=== Begin Enclosure ===

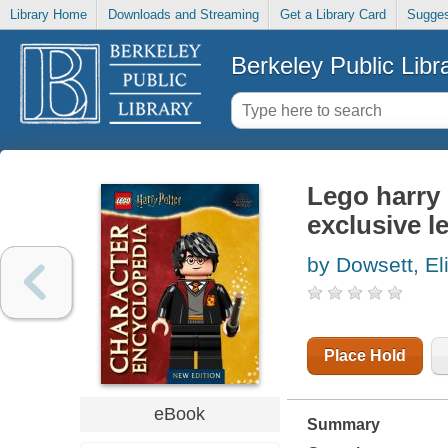
Library Home
Downloads and Streaming
Get a Library Card
Sugges
Berkeley Public Libr
Lego harry 
exclusive l
by Dowsett, El
Place Hold
eBook
Summary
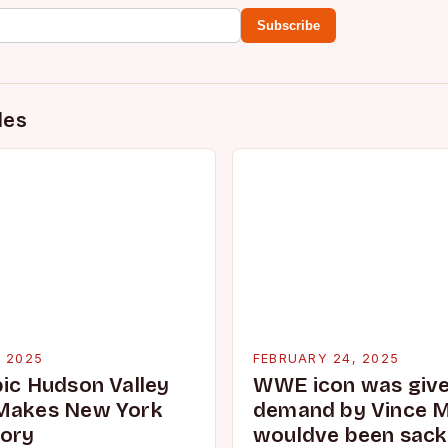
Subscribe
des
, 2025
FEBRUARY 24, 2025
pic Hudson Valley
WWE icon was given
 Makes New York
demand by Vince 
tory
wouldve been sacke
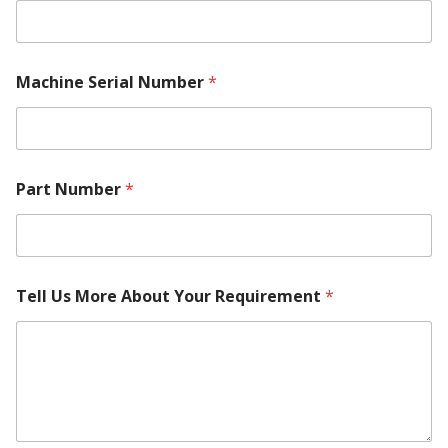
Machine Serial Number
*
Part Number
*
Tell Us More About Your Requirement
*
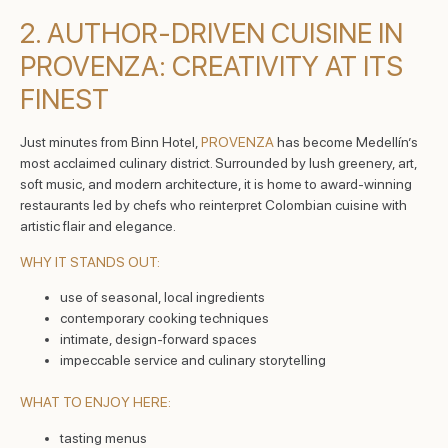
2. AUTHOR-DRIVEN CUISINE IN
PROVENZA: CREATIVITY AT ITS
FINEST
Just minutes from Binn Hotel,
PROVENZA
has become Medellín’s
most acclaimed culinary district. Surrounded by lush greenery, art,
soft music, and modern architecture, it is home to award-winning
restaurants led by chefs who reinterpret Colombian cuisine with
artistic flair and elegance.
WHY IT STANDS OUT:
use of seasonal, local ingredients
contemporary cooking techniques
intimate, design-forward spaces
impeccable service and culinary storytelling
WHAT TO ENJOY HERE:
tasting menus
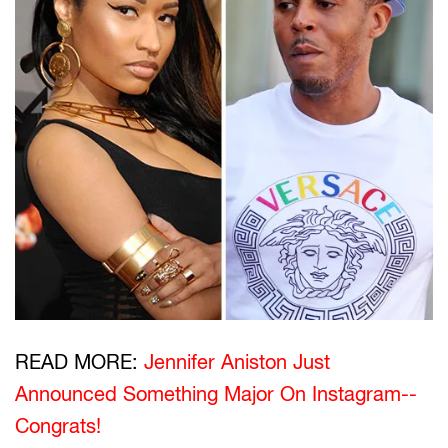
READ MORE:
Jennifer Aniston Just
Announced Something Major On Instagram--
Congrats!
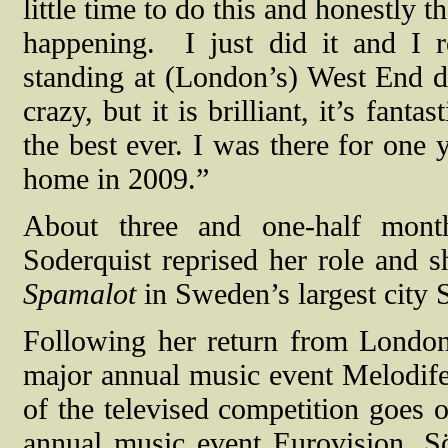
little time to do this and honestly 
happening.
I just did it and I
standing at (London’s) West End doi
crazy, but it is brilliant, it’s fant
the best ever. I was there for one 
home in 2009.”
About three and one-half mont
Soderquist reprised her role and 
Spamalot
in Sweden’s largest city
Following her return from Londo
major annual music event Melodife
of the televised competition goes 
annual music event Eurovision. S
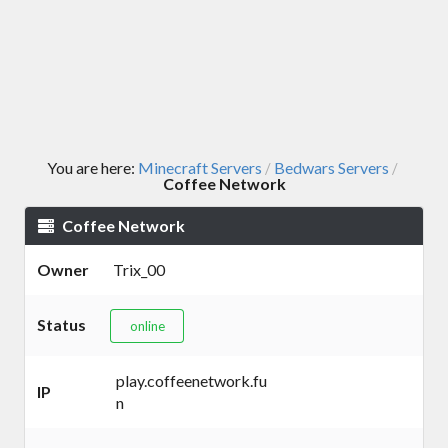
You are here:
Minecraft Servers
Bedwars Servers
/
/
Coffee Network
Coffee Network
Owner
Trix_00
Status
online
play.coffeenetwork.fu
IP
n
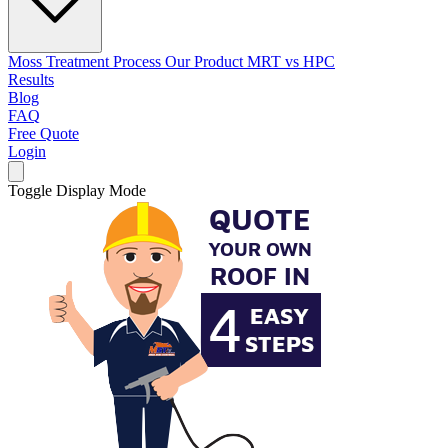
Moss Treatment Process
Our Product
MRT vs HPC
Results
Blog
FAQ
Free Quote
Login
Toggle Display Mode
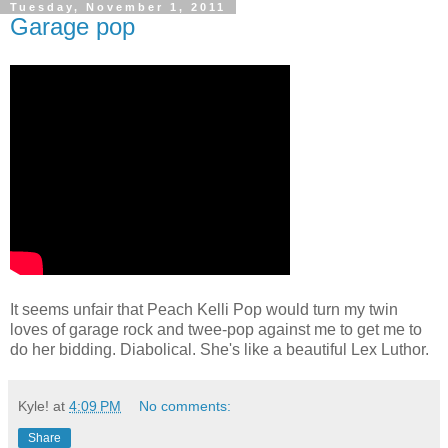
Tuesday, November 1, 2011
Garage pop
It seems unfair that Peach Kelli Pop would turn my twin
loves of garage rock and twee-pop against me to get me to
do her bidding. Diabolical. She's like a beautiful Lex Luthor.
Kyle!
at
4:09 PM
No comments:
Share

=== End Enclosure ===

Directive: Starting at the line above that holds "Downloads and Streaming", repeat every line exactly down to and including the line that holds "standing at (London’s) West End doi", then stop. Do not carry over any pictures.

Output of the task:
Downloads and Streaming
Get a Library Card
Sugges
Berkeley Public Libr
Lego harry 
exclusive l
by Dowsett, El
Place Hold
eBook
Summary
Subscribe
des
, 2025
FEBRUARY 24, 2025
pic Hudson Valley
WWE icon was given
 Makes New York
demand by Vince 
tory
wouldve been sacke
Machine Serial Number
*
Part Number
*
Tell Us More About Your Requirement
*
2. AUTHOR-DRIVEN CUISINE IN
PROVENZA: CREATIVITY AT ITS
FINEST
Just minutes from Binn Hotel,
PROVENZA
has become Medellín’s
most acclaimed culinary district. Surrounded by lush greenery, art,
soft music, and modern architecture, it is home to award-winning
restaurants led by chefs who reinterpret Colombian cuisine with
artistic flair and elegance.
WHY IT STANDS OUT:
use of seasonal, local ingredients
contemporary cooking techniques
intimate, design-forward spaces
impeccable service and culinary storytelling
WHAT TO ENJOY HERE:
tasting menus
READ MORE:
Jennifer Aniston Just
Announced Something Major On Instagram--
Congrats!
little time to do this and honestly 
happening.
I just did it and I
standing at (London’s) West End doi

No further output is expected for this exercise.